Set problem:
Copy out all the items below, putting "catalog" in place of "catalogue" every time it occurs and changing nothing else.

Material supplied:
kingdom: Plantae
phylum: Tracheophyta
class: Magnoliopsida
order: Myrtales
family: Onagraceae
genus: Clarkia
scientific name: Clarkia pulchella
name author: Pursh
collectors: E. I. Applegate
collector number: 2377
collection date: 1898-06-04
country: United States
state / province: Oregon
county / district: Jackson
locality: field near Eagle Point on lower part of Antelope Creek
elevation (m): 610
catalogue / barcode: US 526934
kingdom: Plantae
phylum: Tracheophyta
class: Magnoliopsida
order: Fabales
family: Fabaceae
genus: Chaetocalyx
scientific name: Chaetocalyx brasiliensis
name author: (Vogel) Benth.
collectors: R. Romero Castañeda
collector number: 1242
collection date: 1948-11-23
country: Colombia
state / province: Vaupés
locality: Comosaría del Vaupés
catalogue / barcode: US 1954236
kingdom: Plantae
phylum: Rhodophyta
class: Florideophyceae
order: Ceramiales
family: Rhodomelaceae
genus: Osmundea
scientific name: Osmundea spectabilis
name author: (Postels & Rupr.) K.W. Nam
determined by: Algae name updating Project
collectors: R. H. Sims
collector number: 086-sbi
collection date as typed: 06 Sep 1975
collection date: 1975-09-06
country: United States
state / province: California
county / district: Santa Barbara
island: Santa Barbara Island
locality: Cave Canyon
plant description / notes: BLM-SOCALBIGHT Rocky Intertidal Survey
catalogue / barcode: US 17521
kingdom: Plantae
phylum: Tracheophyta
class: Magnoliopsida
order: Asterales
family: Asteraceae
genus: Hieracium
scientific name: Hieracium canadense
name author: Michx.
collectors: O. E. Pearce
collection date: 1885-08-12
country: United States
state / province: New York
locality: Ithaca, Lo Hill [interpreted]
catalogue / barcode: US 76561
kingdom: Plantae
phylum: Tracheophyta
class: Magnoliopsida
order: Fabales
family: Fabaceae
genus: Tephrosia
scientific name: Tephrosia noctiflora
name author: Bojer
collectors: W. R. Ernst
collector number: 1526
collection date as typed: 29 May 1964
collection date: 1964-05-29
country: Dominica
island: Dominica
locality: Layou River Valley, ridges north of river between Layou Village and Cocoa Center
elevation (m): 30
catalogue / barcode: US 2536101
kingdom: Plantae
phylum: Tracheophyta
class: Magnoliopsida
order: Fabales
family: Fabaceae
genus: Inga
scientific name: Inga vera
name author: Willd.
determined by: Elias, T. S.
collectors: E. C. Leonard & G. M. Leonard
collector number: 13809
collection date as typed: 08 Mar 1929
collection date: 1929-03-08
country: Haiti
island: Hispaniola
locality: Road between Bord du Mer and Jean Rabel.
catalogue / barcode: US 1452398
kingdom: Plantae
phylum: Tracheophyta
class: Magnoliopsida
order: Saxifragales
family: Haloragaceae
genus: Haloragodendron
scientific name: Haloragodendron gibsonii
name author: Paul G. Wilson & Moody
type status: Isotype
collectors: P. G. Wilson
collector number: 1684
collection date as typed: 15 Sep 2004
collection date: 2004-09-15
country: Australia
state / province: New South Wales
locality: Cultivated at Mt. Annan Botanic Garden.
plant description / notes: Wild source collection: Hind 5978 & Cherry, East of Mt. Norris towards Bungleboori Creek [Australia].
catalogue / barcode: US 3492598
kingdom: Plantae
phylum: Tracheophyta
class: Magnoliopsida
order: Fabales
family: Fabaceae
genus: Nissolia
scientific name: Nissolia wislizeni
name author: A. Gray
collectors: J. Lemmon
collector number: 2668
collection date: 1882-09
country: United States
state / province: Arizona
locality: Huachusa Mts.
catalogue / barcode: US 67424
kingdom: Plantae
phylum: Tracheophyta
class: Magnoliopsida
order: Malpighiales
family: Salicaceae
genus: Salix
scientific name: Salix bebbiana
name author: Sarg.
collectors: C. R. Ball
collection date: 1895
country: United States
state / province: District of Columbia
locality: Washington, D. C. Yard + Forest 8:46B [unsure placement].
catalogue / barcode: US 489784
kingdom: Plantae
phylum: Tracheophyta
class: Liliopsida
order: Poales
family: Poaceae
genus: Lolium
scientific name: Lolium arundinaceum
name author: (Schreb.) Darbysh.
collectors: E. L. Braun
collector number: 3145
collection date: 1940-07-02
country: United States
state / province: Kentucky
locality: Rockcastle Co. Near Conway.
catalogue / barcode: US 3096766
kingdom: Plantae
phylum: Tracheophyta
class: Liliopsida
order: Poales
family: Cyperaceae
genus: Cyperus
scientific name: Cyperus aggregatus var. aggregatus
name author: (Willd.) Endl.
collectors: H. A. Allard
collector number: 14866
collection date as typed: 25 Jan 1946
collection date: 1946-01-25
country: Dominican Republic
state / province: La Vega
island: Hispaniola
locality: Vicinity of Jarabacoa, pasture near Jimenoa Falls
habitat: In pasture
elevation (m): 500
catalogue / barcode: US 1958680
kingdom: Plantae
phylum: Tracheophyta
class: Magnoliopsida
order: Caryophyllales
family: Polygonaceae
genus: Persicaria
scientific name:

Response to the task:
kingdom: Plantae
phylum: Tracheophyta
class: Magnoliopsida
order: Myrtales
family: Onagraceae
genus: Clarkia
scientific name: Clarkia pulchella
name author: Pursh
collectors: E. I. Applegate
collector number: 2377
collection date: 1898-06-04
country: United States
state / province: Oregon
county / district: Jackson
locality: field near Eagle Point on lower part of Antelope Creek
elevation (m): 610
catalog / barcode: US 526934
kingdom: Plantae
phylum: Tracheophyta
class: Magnoliopsida
order: Fabales
family: Fabaceae
genus: Chaetocalyx
scientific name: Chaetocalyx brasiliensis
name author: (Vogel) Benth.
collectors: R. Romero Castañeda
collector number: 1242
collection date: 1948-11-23
country: Colombia
state / province: Vaupés
locality: Comosaría del Vaupés
catalog / barcode: US 1954236
kingdom: Plantae
phylum: Rhodophyta
class: Florideophyceae
order: Ceramiales
family: Rhodomelaceae
genus: Osmundea
scientific name: Osmundea spectabilis
name author: (Postels & Rupr.) K.W. Nam
determined by: Algae name updating Project
collectors: R. H. Sims
collector number: 086-sbi
collection date as typed: 06 Sep 1975
collection date: 1975-09-06
country: United States
state / province: California
county / district: Santa Barbara
island: Santa Barbara Island
locality: Cave Canyon
plant description / notes: BLM-SOCALBIGHT Rocky Intertidal Survey
catalog / barcode: US 17521
kingdom: Plantae
phylum: Tracheophyta
class: Magnoliopsida
order: Asterales
family: Asteraceae
genus: Hieracium
scientific name: Hieracium canadense
name author: Michx.
collectors: O. E. Pearce
collection date: 1885-08-12
country: United States
state / province: New York
locality: Ithaca, Lo Hill [interpreted]
catalog / barcode: US 76561
kingdom: Plantae
phylum: Tracheophyta
class: Magnoliopsida
order: Fabales
family: Fabaceae
genus: Tephrosia
scientific name: Tephrosia noctiflora
name author: Bojer
collectors: W. R. Ernst
collector number: 1526
collection date as typed: 29 May 1964
collection date: 1964-05-29
country: Dominica
island: Dominica
locality: Layou River Valley, ridges north of river between Layou Village and Cocoa Center
elevation (m): 30
catalog / barcode: US 2536101
kingdom: Plantae
phylum: Tracheophyta
class: Magnoliopsida
order: Fabales
family: Fabaceae
genus: Inga
scientific name: Inga vera
name author: Willd.
determined by: Elias, T. S.
collectors: E. C. Leonard & G. M. Leonard
collector number: 13809
collection date as typed: 08 Mar 1929
collection date: 1929-03-08
country: Haiti
island: Hispaniola
locality: Road between Bord du Mer and Jean Rabel.
catalog / barcode: US 1452398
kingdom: Plantae
phylum: Tracheophyta
class: Magnoliopsida
order: Saxifragales
family: Haloragaceae
genus: Haloragodendron
scientific name: Haloragodendron gibsonii
name author: Paul G. Wilson & Moody
type status: Isotype
collectors: P. G. Wilson
collector number: 1684
collection date as typed: 15 Sep 2004
collection date: 2004-09-15
country: Australia
state / province: New South Wales
locality: Cultivated at Mt. Annan Botanic Garden.
plant description / notes: Wild source collection: Hind 5978 & Cherry, East of Mt. Norris towards Bungleboori Creek [Australia].
catalog / barcode: US 3492598
kingdom: Plantae
phylum: Tracheophyta
class: Magnoliopsida
order: Fabales
family: Fabaceae
genus: Nissolia
scientific name: Nissolia wislizeni
name author: A. Gray
collectors: J. Lemmon
collector number: 2668
collection date: 1882-09
country: United States
state / province: Arizona
locality: Huachusa Mts.
catalog / barcode: US 67424
kingdom: Plantae
phylum: Tracheophyta
class: Magnoliopsida
order: Malpighiales
family: Salicaceae
genus: Salix
scientific name: Salix bebbiana
name author: Sarg.
collectors: C. R. Ball
collection date: 1895
country: United States
state / province: District of Columbia
locality: Washington, D. C. Yard + Forest 8:46B [unsure placement].
catalog / barcode: US 489784
kingdom: Plantae
phylum: Tracheophyta
class: Liliopsida
order: Poales
family: Poaceae
genus: Lolium
scientific name: Lolium arundinaceum
name author: (Schreb.) Darbysh.
collectors: E. L. Braun
collector number: 3145
collection date: 1940-07-02
country: United States
state / province: Kentucky
locality: Rockcastle Co. Near Conway.
catalog / barcode: US 3096766
kingdom: Plantae
phylum: Tracheophyta
class: Liliopsida
order: Poales
family: Cyperaceae
genus: Cyperus
scientific name: Cyperus aggregatus var. aggregatus
name author: (Willd.) Endl.
collectors: H. A. Allard
collector number: 14866
collection date as typed: 25 Jan 1946
collection date: 1946-01-25
country: Dominican Republic
state / province: La Vega
island: Hispaniola
locality: Vicinity of Jarabacoa, pasture near Jimenoa Falls
habitat: In pasture
elevation (m): 500
catalog / barcode: US 1958680
kingdom: Plantae
phylum: Tracheophyta
class: Magnoliopsida
order: Caryophyllales
family: Polygonaceae
genus: Persicaria
scientific name:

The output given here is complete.